WINNER NAMED FOR TWENTY SIXTH
The trustees of the Martin Wise Goodman Trust announce that PACINTHE MATTAR, a Toronto based journalist, producer and writer, has been awarded the twenty sixth Martin Wise Goodman Canadian Nieman Fellowship at Harvard University.
This fellowship is funded by a publicly subscribed permanent endowment in memory of Martin Wise Goodman, late President of Toronto Star Newspapers Limited.
Ms. Mattar will join the 84th class of Nieman Fellows at Harvard University. The fellowship carries a stipend for living expenses and payment of fees to Harvard University.
"This is a dream come true, and I can still hardly believe it's happening to me,” Ms. Mattar said after the Canadian Nieman Fellowship Selection committee awarded her the biennial fellowship. “I'm so deeply grateful to the Goodman family for extending me this once-in-a-lifetime opportunity, and beyond humbled that I am following in the footsteps of some of the best journalists by being chosen as this year's Canadian Nieman Fellow. Thank you to the Martin Wise Goodman Trust, and the Nieman Foundation, for supporting me in my goal to improve the field of journalism at this critical juncture. I can't wait to get to spend the year ahead at Harvard University where I will have time to follow my curiosity, my interests, my passion, and share them alongside the other Nieman fellows who I am so excited to learn from. I look forward to an invigorating, inspiring, and game-changing year ahead." While at Harvard, Ms. Mattar will study how newsrooms and newsmaking can adapt to better foster, retain and promote Black, Indigenous and racialized journalists, focusing on how diversity initiatives can go beyond surface-level platitudes and lead to more representative newsrooms and coverage.
Pacinthe Mattar has most recently been a senior producer at Antica Productions. She spent a decade at the CBC where she covered everything from Middle East politics, pop culture, race, refugees and migration, Indigenous issues and more. Her work received a 2018 Silver at the New York Radio Festival Awards, as well as a 2015 Gracie Award. Her work has appeared on CBC, Buzzfeed, Toronto Life, Chatelaine, and The Walrus. Her feature article, “Objectivity Is A Privilege Afforded To White Journalists” for The Walrus was long-listed for the 2020 Allan Slaight Journalism Prize. In 2018 she was selected as an Arthur F. Burns Fellow.

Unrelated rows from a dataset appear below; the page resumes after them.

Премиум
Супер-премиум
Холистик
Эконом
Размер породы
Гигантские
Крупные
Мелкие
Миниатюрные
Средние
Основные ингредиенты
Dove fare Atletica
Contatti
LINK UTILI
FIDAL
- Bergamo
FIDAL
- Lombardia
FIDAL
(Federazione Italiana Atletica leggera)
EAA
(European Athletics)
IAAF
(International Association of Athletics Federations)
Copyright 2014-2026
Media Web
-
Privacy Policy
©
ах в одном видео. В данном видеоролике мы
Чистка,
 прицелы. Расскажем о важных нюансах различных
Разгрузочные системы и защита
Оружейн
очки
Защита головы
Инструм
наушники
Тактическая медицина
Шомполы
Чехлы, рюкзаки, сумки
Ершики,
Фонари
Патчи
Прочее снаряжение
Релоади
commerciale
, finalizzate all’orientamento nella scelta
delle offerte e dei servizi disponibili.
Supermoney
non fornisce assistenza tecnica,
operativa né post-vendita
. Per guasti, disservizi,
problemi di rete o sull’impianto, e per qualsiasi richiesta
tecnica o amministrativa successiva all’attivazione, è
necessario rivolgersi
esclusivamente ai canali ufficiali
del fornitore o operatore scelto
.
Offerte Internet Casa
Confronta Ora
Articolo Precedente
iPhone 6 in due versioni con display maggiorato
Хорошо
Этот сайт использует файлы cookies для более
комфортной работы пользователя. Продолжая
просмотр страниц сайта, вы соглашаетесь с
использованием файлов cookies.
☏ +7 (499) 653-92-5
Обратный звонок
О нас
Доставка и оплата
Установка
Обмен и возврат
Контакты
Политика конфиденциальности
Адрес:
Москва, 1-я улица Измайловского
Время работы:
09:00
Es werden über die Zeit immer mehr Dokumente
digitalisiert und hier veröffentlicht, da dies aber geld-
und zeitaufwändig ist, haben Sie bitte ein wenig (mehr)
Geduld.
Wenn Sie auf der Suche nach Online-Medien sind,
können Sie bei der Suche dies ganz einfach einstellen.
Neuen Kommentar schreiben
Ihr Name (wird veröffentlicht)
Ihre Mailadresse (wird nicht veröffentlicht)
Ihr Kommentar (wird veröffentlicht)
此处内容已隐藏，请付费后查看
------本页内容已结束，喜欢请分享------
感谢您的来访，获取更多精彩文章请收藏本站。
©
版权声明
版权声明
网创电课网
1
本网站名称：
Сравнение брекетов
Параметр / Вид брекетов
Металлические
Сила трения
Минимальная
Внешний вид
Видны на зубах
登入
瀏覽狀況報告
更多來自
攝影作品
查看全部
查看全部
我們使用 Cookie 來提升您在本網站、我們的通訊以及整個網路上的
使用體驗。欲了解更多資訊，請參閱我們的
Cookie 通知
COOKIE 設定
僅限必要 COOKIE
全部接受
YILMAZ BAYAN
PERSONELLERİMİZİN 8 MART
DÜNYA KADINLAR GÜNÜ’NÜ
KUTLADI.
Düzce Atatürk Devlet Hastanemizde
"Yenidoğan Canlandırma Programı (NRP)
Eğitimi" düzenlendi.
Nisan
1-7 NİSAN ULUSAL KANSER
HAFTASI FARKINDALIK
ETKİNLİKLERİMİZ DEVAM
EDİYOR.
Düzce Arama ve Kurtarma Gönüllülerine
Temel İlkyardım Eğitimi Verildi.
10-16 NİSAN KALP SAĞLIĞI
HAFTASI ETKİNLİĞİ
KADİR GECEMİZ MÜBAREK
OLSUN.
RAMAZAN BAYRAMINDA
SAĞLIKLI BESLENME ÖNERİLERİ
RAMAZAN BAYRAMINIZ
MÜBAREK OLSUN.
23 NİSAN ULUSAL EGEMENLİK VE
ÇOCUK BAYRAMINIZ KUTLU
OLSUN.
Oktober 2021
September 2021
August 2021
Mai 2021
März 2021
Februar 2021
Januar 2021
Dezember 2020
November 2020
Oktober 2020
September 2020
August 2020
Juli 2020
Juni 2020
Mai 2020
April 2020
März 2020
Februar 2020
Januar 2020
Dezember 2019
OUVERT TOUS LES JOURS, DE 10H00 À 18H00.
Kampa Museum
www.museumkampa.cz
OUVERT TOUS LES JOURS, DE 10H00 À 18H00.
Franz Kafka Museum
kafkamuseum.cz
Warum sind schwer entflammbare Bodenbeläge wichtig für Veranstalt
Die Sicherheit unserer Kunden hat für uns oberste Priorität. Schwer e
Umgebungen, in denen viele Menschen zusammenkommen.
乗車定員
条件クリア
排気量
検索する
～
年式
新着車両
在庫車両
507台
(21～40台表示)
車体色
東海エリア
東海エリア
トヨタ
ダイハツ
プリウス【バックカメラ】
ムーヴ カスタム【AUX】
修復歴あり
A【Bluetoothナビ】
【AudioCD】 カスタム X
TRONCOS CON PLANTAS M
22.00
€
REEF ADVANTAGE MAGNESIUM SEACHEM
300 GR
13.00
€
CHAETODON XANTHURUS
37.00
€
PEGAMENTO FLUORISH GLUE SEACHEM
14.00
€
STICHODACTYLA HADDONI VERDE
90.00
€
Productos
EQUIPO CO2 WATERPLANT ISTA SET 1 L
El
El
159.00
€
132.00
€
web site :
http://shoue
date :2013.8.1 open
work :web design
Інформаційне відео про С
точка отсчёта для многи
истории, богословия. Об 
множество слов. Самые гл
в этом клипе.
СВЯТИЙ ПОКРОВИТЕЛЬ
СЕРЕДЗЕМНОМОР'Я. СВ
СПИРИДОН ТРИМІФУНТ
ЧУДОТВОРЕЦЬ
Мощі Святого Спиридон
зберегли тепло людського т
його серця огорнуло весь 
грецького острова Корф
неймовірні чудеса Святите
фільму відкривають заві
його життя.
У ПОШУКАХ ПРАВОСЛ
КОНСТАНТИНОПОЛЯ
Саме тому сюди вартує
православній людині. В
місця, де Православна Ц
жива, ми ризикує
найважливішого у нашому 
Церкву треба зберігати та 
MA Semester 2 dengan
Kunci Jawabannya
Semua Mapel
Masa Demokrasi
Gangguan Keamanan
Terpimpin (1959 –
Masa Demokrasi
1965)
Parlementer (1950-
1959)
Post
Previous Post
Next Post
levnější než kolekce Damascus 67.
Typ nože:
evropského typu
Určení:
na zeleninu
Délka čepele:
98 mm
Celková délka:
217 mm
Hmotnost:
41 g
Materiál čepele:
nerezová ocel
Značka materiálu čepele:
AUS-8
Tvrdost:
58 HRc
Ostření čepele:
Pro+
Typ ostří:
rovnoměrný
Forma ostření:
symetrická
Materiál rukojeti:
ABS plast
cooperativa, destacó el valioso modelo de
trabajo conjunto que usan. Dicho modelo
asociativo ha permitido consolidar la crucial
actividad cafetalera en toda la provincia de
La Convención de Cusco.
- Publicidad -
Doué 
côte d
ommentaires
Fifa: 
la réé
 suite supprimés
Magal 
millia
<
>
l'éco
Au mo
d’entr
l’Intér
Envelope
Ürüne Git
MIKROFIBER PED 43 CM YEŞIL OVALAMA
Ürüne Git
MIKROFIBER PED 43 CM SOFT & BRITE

The Nieman Fellowships were established for American journalists in 1938 in memory of Lucius W. Nieman, founder of the Milwaukee Journal. It provides for a year of study for working journalists in any department of Harvard University as well as a seminar program. Previously, thirteen Canadian journalists had gone to Harvard on this program under other funding, including Martin Goodman (Nieman fellow class of '62).
Pacinthe represents the best of Canadian journalism. The Selection Committee was very impressed with Pacinthe’s editorial acumen, her courage, and her commitment to improving diversity in the newsrooms of the future,” said Jonathan Goodman, Chairman of the Canadian Nieman Fellowship.